“It’s a s’more.”
Sunny closed her eyes. “You wound me.”
“You want more?”
“Yes, I want more. Pretend the food has feelings.”
“It doesn’t.”
“Pretend I do.”
That landed somewhere I didn’t like.
Or maybe I liked it too much, because my eyes dropped to her mouth before I could stop them.
I picked up my s’more. “Classic graham cracker, milk chocolate, and marshmallow toasted slow over coals until the outside’s browned and the inside’s soft. No tricks. No ten-dollar adjectives. Just the thing people came up here wanting before somebody told them it needed a makeover.”
Sunny’s fingers stopped on the edge of her plate.
Then she smiled toward the camera. “Good thing makeovers can be powerful.”
I’d hit something.
I hadn’t meant to.
Caprice checked her watch. “Great. We’ll get tasting close-ups. Ed, catch the pull on Flint’s chocolate. Joelle, plates. Sunny, caramel drizzle again, but slower and toward camera.”

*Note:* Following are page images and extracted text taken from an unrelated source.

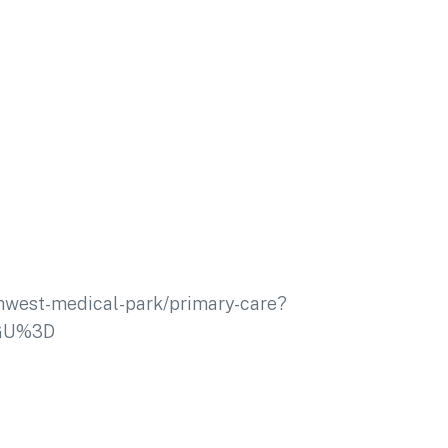
thwest-medical-park/primary-care?
dGU%3D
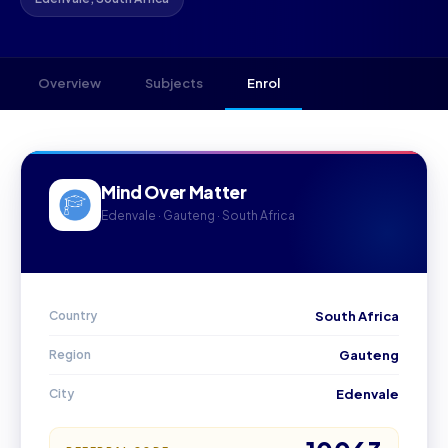
Overview
Subjects
Enrol
Mind Over Matter
Edenvale · Gauteng · South Africa
Country
South Africa
Region
Gauteng
City
Edenvale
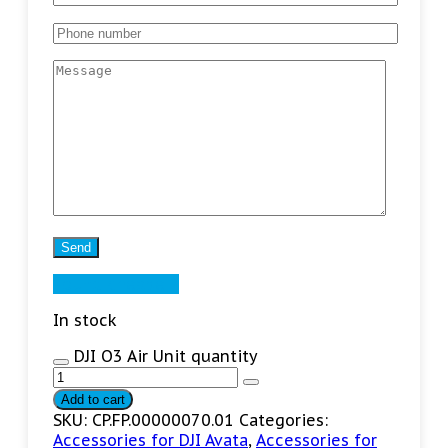
Found cheaper?
In stock
DJI O3 Air Unit quantity
Add to cart
SKU:
CP.FP.00000070.01
Categories:
Accessories for DJI Avata
,
Accessories for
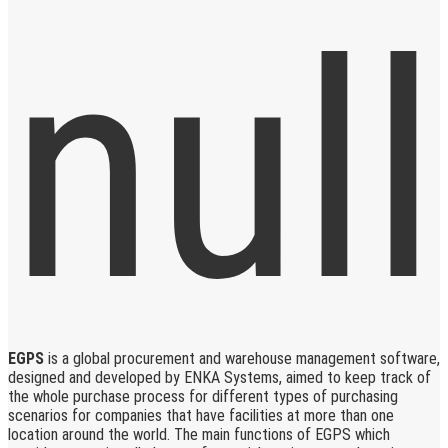
EGPS
is a global procurement and warehouse management software,
designed and developed by ENKA Systems, aimed to keep track of
the whole purchase process for different types of purchasing
scenarios for companies that have facilities at more than one
location around the world. The main functions of EGPS which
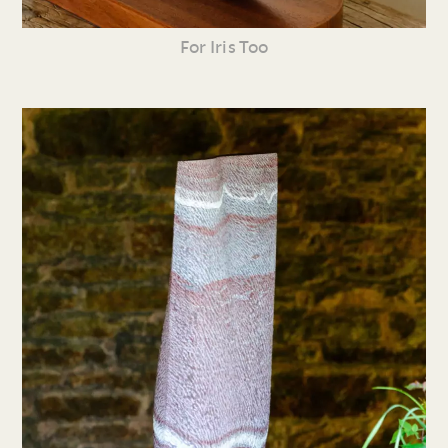
For Iris Too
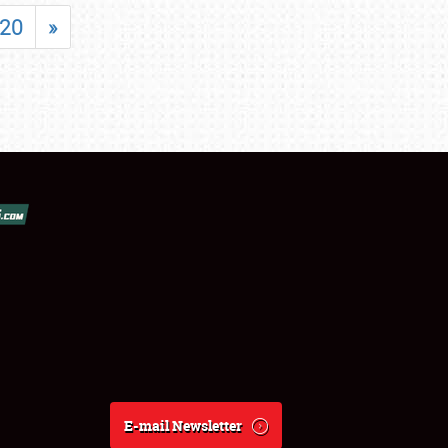
20
»
E-mail Newsletter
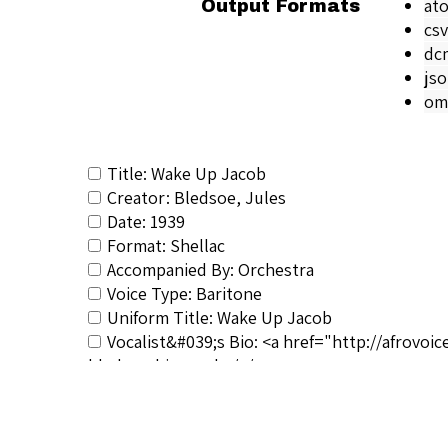
at
Output Formats
csv
dc
js
om
Title: Wake Up Jacob
Creator: Bledsoe, Jules
Date: 1939
Format: Shellac
Accompanied By: Orchestra
Voice Type: Baritone
Uniform Title: Wake Up Jacob
Vocalist&#039;s Bio: <a href="http://afrovo
bledsoe-biography/</a>
RSCS Track No.: 5178
Album Title: Wake Up, Jacob/Poor Monah
Vocalist: Bledsoe, Jules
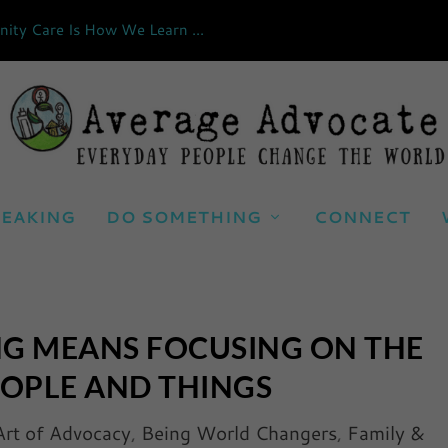
ty Care Is How We Learn ...
EAKING
DO SOMETHING
CONNECT
NG MEANS FOCUSING ON THE
EOPLE AND THINGS
Art of Advocacy
,
Being World Changers
,
Family &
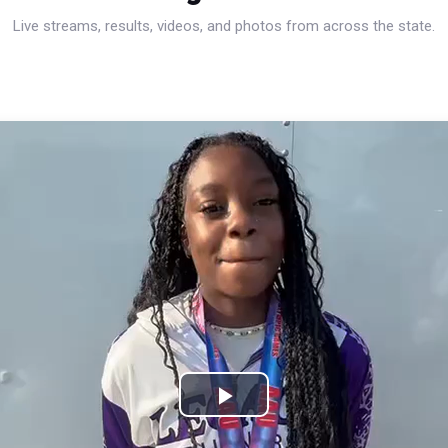
Live streams, results, videos, and photos from across the state.
Play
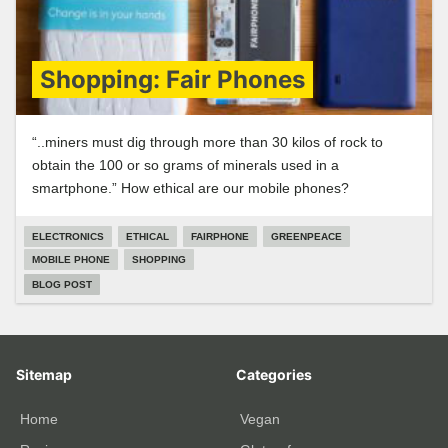
Shopping: Fair Phones
“..miners must dig through more than 30 kilos of rock to
obtain the 100 or so grams of minerals used in a
smartphone.” How ethical are our mobile phones?
ELECTRONICS
ETHICAL
FAIRPHONE
GREENPEACE
MOBILE PHONE
SHOPPING
BLOG POST
Sitemap
Categories
Home
Vegan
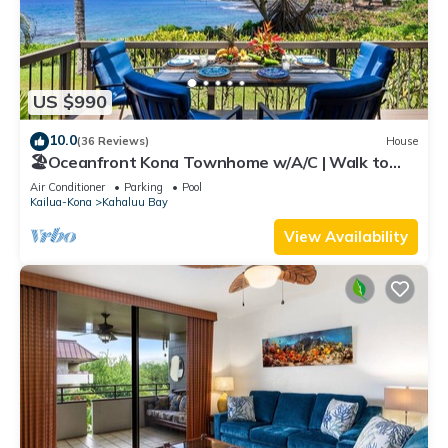
US $990
10.0
(36 Reviews)
House
🏖️Oceanfront Kona Townhome w/A/C | Walk to
Magic Sands
Air Conditioner
Parking
Pool
Kailua-Kona
Kahaluu Bay
View Availability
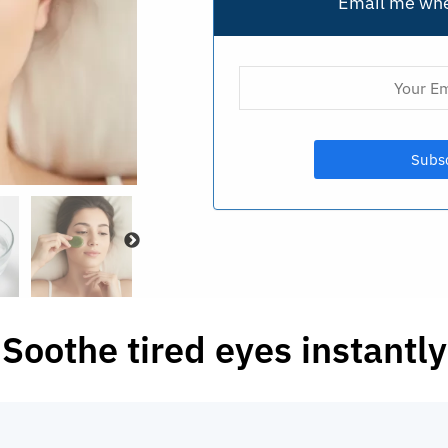
Email me whe
Soothe tired eyes instantly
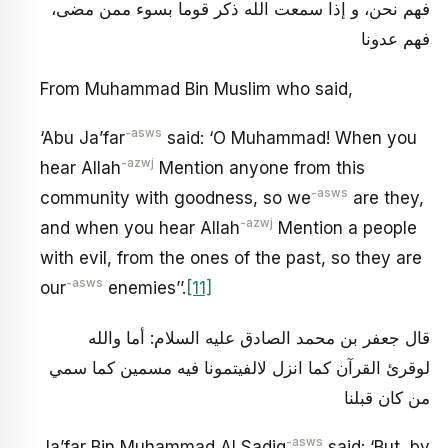
فهم نحن، و إذا سمعت الله ذكر قوما بسوء ممن مضى،
فهم عدونا
From Muhammad Bin Muslim who said,
-asws
‘Abu Ja’far
said: ‘O Muhammad! When you
-azwj
hear Allah
Mention anyone from this
-asws
community with goodness, so we
are they,
-azwj
and when you hear Allah
Mention a people
with evil, from the ones of the past, so they are
-asws
our
enemies’’.
[11]
قال جعفر بن محمد الصادق عليه السلام: أما والله
لوقرئ القرآن كما انزل لالفيتمونا فيه مسمين كما سمي
من كان قبلنا
-asws
Ja’far Bin Muhammad Al Sadiq
said: ‘But, by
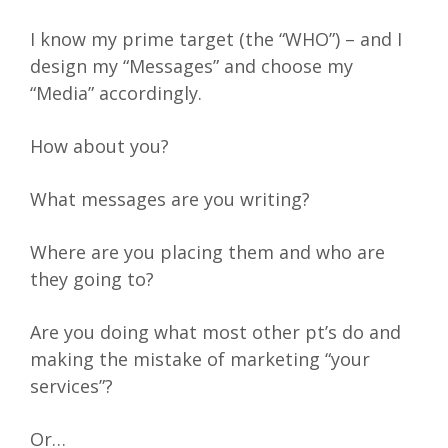
I know my prime target (the “WHO”) – and I
design my “Messages” and choose my
“Media” accordingly.
How about you?
What messages are you writing?
Where are you placing them and who are
they going to?
Are you doing what most other pt’s do and
making the mistake of marketing “your
services”?
Or…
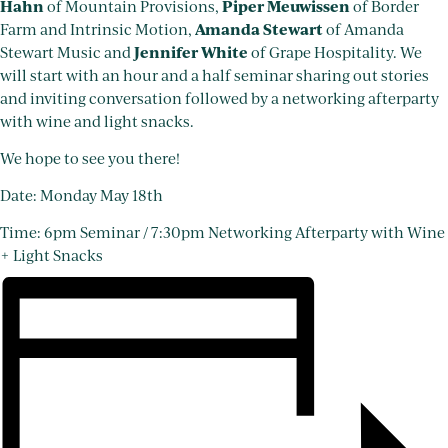
Hahn
Piper Meuwissen
of Mountain Provisions,
of Border
Amanda Stewart
Farm and Intrinsic Motion,
of Amanda
Jennifer White
Stewart Music and
of Grape Hospitality. We
will start with an hour and a half seminar sharing out stories
and inviting conversation followed by a networking afterparty
with wine and light snacks.
We hope to see you there!
Date: Monday May 18th
Time: 6pm Seminar / 7:30pm Networking Afterparty with Wine
+ Light Snacks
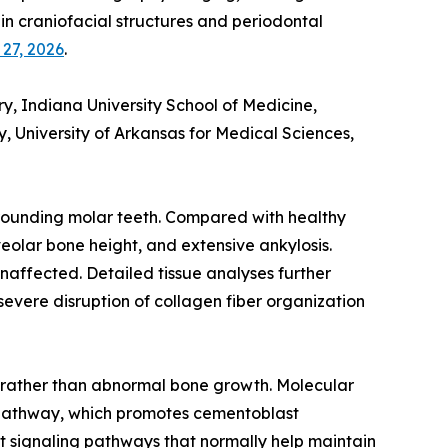
in craniofacial structures and periodontal
 27, 2026
.
 Indiana University School of Medicine,
, University of Arkansas for Medical Sciences,
rrounding molar teeth. Compared with healthy
veolar bone height, and extensive ankylosis.
naffected. Detailed tissue analyses further
evere disruption of collagen fiber organization
 rather than abnormal bone growth. Molecular
x pathway, which promotes cementoblast
nt signaling pathways that normally help maintain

Sunny reached for the squeeze bottle.
The cap stuck.
I saw it the same second she did. A little caramel had dried at the nozzle. She twisted harder. The bottle flexed under her grip.
“Don’t squeeze it like that,” I said.
“I know how a squeeze bottle works.”
“The cap’s blocked.”
“I’m aware.”
“Sunny.”
She looked at me over the bottle. “Did you just use my first name as a warning label?”
“I used it because you’re about to launch caramel across the clearing.”
“I’m not.”
The cap gave.
Caramel shot sideways in a thin golden arc and landed across my forearm.
Ed laughed so hard the camera dipped.
Sunny froze.
The caramel was warm, sticky, and spread in a shining stripe over the skin below my pushed-up sleeve. It wasn’t painful. It was just sweet and hot in the morning sun, and my reaction to it was completely unreasonable.